**ABOUT THIS TASK**
A verbatim copy of the records below, pictures omitted, is the task.

**GIVEN DATA**
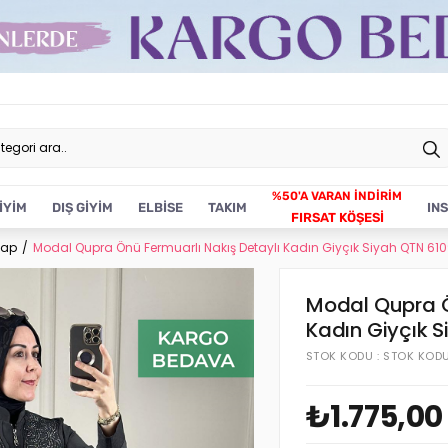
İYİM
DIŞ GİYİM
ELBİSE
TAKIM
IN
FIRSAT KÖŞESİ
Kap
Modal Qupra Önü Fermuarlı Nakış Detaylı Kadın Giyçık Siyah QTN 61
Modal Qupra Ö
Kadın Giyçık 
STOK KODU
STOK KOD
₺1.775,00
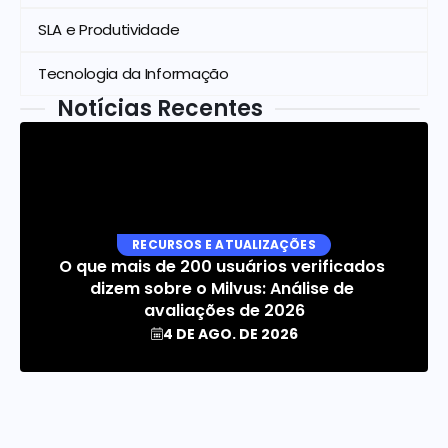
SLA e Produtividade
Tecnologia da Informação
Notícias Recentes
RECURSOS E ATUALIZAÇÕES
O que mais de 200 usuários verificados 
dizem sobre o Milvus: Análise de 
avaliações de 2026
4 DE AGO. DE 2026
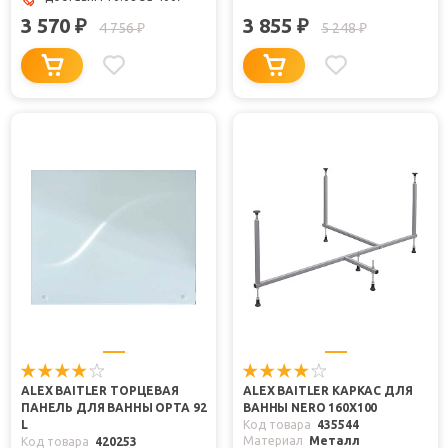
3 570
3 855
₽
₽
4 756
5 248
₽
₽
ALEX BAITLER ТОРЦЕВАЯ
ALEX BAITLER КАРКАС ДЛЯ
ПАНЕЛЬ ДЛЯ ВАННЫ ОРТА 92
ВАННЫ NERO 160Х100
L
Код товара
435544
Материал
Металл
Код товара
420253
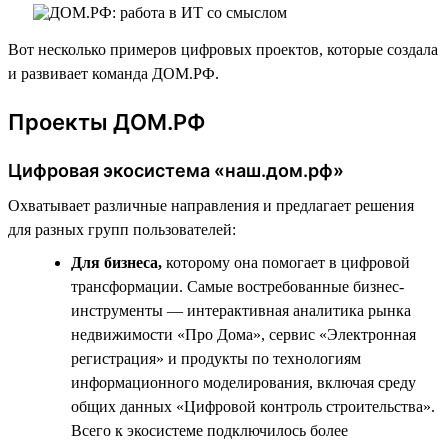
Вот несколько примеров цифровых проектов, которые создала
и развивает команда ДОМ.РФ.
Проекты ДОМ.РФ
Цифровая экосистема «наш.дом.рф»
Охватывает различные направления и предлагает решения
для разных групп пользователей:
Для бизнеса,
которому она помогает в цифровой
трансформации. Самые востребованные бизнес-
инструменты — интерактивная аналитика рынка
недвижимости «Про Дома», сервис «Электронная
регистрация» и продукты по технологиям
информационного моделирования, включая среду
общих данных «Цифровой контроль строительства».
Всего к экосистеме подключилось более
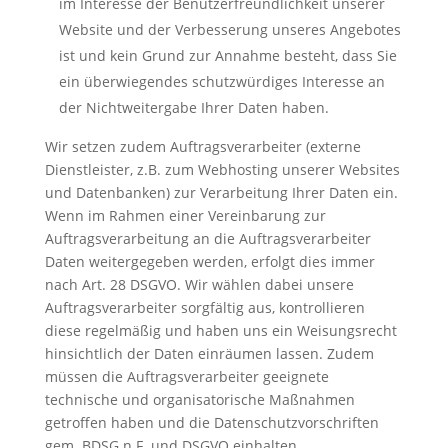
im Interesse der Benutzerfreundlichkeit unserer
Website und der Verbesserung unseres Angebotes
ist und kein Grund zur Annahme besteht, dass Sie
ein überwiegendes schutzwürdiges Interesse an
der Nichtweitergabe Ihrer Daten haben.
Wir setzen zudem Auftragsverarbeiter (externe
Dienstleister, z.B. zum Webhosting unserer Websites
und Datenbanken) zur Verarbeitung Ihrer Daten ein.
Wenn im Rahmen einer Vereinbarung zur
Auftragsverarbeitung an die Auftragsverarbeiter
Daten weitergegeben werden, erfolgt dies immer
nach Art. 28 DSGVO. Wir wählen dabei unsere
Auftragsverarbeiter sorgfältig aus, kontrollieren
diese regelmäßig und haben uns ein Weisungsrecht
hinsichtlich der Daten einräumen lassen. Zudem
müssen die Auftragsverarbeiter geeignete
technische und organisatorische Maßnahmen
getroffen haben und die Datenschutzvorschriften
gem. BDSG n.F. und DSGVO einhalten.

**TASK ANSWER**
İYİM
DIŞ GİYİM
ELBİSE
TAKIM
IN
FIRSAT KÖŞESİ
Kap
Modal Qupra Önü Fermuarlı Nakış Detaylı Kadın Giyçık Siyah QTN 61
Modal Qupra Ö
Kadın Giyçık 
STOK KODU
STOK KOD
₺1.775,00
SLA e Produtividade
Tecnologia da Informação
Notícias Recentes
RECURSOS E ATUALIZAÇÕES
O que mais de 200 usuários verificados 
dizem sobre o Milvus: Análise de 
avaliações de 2026
4 DE AGO. DE 2026
3 570
3 855
₽
₽
4 756
5 248
₽
₽
ALEX BAITLER ТОРЦЕВАЯ
ALEX BAITLER КАРКАС ДЛЯ
ПАНЕЛЬ ДЛЯ ВАННЫ ОРТА 92
ВАННЫ NERO 160Х100
L
Код товара
435544
Материал
Металл
Код товара
420253
Вот несколько примеров цифровых проектов, которые создала
и развивает команда ДОМ.РФ.
Проекты ДОМ.РФ
Цифровая экосистема «наш.дом.рф»
Охватывает различные направления и предлагает решения
для разных групп пользователей:
Для бизнеса,
которому она помогает в цифровой
трансформации. Самые востребованные бизнес-
инструменты — интерактивная аналитика рынка
недвижимости «Про Дома», сервис «Электронная
регистрация» и продукты по технологиям
информационного моделирования, включая среду
общих данных «Цифровой контроль строительства».
Всего к экосистеме подключилось более
im Interesse der Benutzerfreundlichkeit unserer
Website und der Verbesserung unseres Angebotes
ist und kein Grund zur Annahme besteht, dass Sie
ein überwiegendes schutzwürdiges Interesse an
der Nichtweitergabe Ihrer Daten haben.
Wir setzen zudem Auftragsverarbeiter (externe
Dienstleister, z.B. zum Webhosting unserer Websites
und Datenbanken) zur Verarbeitung Ihrer Daten ein.
Wenn im Rahmen einer Vereinbarung zur
Auftragsverarbeitung an die Auftragsverarbeiter
Daten weitergegeben werden, erfolgt dies immer
nach Art. 28 DSGVO. Wir wählen dabei unsere
Auftragsverarbeiter sorgfältig aus, kontrollieren
diese regelmäßig und haben uns ein Weisungsrecht
hinsichtlich der Daten einräumen lassen. Zudem
müssen die Auftragsverarbeiter geeignete
technische und organisatorische Maßnahmen
getroffen haben und die Datenschutzvorschriften
gem. BDSG n.F. und DSGVO einhalten.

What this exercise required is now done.